PROVIDED DATA -
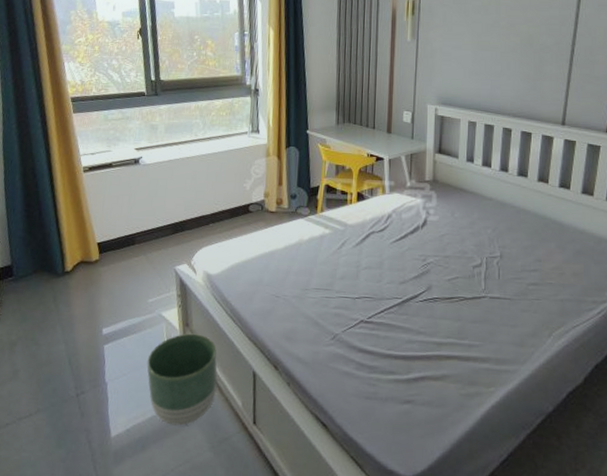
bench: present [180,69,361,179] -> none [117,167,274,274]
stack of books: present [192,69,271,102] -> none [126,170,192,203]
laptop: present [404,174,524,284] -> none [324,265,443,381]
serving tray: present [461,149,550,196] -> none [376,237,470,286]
* * *
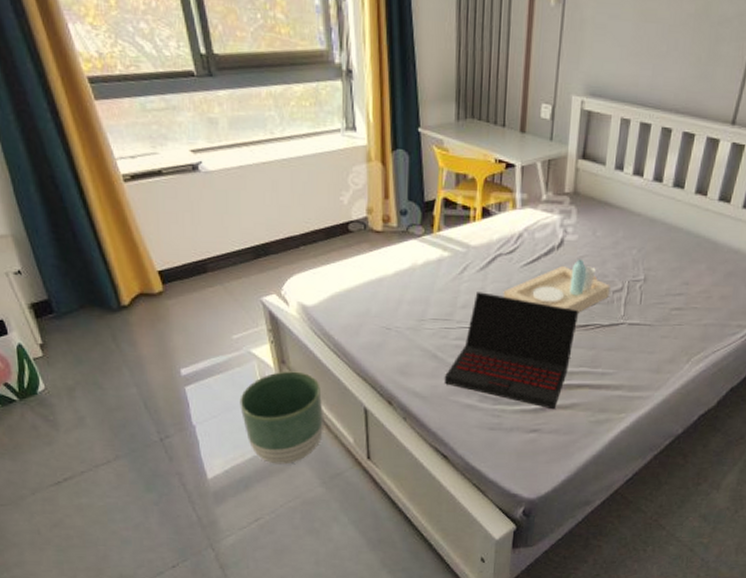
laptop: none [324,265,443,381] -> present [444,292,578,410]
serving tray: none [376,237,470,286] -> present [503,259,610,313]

PROBLEM TO WORK ON -
Pull every line with the word "laptop" from the data.

WORKED SOLUTION -
laptop: present [404,174,524,284] -> none [324,265,443,381]
laptop: none [324,265,443,381] -> present [444,292,578,410]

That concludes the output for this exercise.